## Try it
The copy should hold exactly the lines below from the one that contains "left hip: (922, 179)" through the one that contains "right knee: (158, 389)" and nothing else, so no pictures.
*** Exercise input ***
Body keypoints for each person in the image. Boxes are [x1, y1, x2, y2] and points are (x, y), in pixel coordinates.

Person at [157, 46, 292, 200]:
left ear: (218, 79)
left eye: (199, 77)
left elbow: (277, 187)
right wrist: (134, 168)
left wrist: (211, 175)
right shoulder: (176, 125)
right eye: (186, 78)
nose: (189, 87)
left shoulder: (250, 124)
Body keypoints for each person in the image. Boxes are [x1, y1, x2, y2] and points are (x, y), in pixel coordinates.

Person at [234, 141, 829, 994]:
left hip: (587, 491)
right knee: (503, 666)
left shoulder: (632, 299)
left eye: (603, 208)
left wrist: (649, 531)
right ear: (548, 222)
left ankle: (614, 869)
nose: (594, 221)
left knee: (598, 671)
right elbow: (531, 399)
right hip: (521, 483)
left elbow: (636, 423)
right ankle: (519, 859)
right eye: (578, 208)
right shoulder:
***
*** Exercise input ***
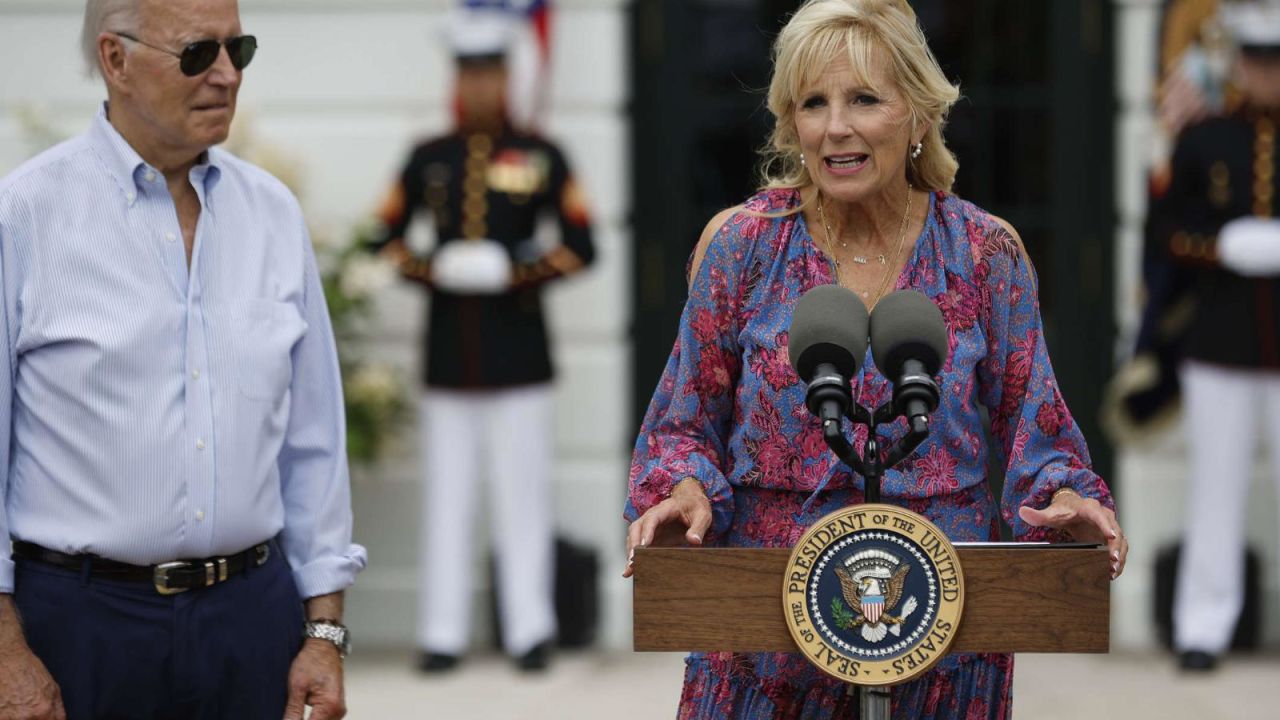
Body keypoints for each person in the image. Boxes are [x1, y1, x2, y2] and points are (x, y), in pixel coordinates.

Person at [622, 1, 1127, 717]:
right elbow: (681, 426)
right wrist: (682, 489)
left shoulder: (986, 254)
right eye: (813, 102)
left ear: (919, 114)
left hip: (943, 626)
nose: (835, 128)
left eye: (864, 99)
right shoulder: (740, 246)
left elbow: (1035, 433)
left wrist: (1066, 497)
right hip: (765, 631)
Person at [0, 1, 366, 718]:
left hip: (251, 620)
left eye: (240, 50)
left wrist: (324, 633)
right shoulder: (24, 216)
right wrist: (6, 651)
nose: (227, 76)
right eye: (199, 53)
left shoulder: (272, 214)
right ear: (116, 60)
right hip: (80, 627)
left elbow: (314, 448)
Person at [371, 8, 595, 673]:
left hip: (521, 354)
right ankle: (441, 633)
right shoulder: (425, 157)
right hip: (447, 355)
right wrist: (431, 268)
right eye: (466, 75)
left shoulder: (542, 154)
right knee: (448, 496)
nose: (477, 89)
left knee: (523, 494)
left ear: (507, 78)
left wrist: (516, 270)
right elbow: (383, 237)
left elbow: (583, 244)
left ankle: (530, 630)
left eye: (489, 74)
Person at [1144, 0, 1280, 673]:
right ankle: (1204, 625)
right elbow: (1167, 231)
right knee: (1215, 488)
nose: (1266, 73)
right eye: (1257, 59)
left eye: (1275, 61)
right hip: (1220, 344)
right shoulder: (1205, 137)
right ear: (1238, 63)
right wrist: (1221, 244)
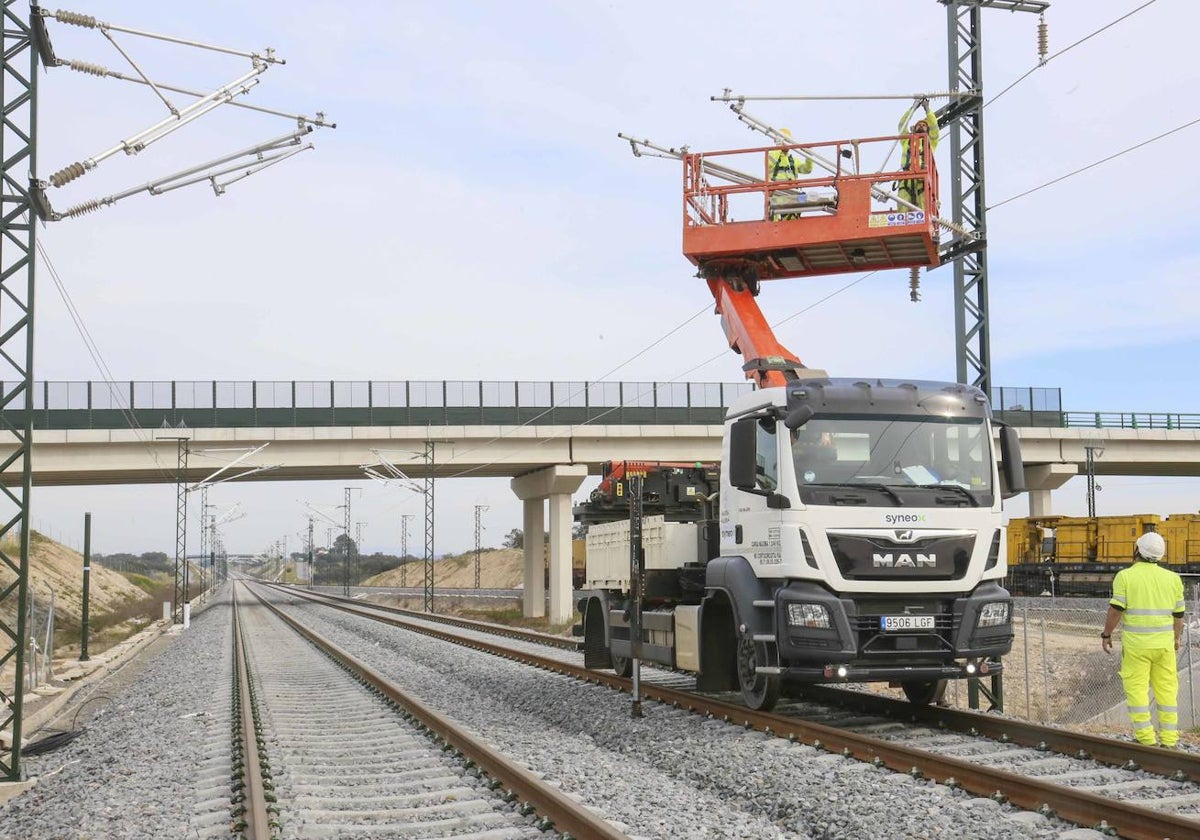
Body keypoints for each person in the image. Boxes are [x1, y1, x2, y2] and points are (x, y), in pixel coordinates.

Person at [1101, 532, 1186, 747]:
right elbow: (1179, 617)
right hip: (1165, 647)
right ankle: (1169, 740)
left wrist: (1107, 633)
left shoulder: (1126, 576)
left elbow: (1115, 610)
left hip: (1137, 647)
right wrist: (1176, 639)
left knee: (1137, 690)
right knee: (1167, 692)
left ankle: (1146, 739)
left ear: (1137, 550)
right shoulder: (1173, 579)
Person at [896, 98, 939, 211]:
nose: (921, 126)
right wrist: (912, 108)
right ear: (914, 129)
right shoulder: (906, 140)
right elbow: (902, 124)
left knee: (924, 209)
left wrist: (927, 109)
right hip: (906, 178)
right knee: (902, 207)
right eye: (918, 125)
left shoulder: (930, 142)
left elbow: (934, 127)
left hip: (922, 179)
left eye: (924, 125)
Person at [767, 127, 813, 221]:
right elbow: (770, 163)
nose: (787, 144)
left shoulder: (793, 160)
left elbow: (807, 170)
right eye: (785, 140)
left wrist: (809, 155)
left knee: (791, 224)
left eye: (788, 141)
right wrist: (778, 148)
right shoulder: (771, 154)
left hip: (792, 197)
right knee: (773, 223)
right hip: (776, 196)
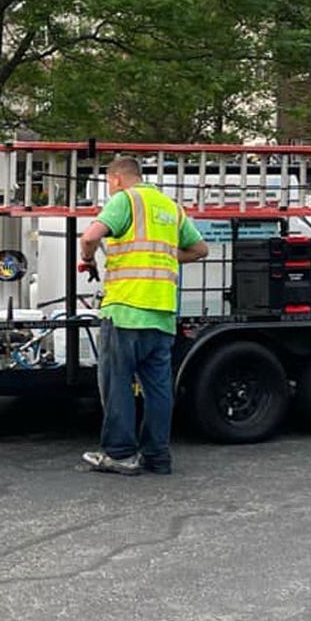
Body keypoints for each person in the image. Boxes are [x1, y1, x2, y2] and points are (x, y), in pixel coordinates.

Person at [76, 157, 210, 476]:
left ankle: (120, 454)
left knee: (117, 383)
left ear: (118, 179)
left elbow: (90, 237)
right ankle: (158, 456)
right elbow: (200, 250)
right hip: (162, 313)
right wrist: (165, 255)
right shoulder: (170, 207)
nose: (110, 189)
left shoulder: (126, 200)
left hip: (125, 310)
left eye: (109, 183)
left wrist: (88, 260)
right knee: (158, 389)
***
## Solution below
left hip: (922, 179)
left eye: (924, 125)
Person at [767, 127, 813, 221]:
right elbow: (770, 163)
nose: (787, 144)
left shoulder: (793, 160)
left elbow: (807, 170)
right eye: (785, 140)
left wrist: (809, 155)
left knee: (791, 224)
left eye: (788, 141)
right wrist: (778, 148)
right shoulder: (771, 154)
left hip: (792, 197)
right knee: (773, 223)
right hip: (776, 196)
Body keypoints for each person in the image. Boxes are [x1, y1, x2, y2] and points are (x, y), in pixel coordinates.

Person at [76, 157, 210, 476]:
left ankle: (120, 454)
left knee: (117, 383)
left ear: (118, 179)
left elbow: (90, 237)
right ankle: (158, 456)
right elbow: (200, 250)
right hip: (162, 313)
right wrist: (165, 255)
right shoulder: (170, 207)
nose: (110, 189)
left shoulder: (126, 200)
left hip: (125, 310)
left eye: (109, 183)
left wrist: (88, 260)
right knee: (158, 389)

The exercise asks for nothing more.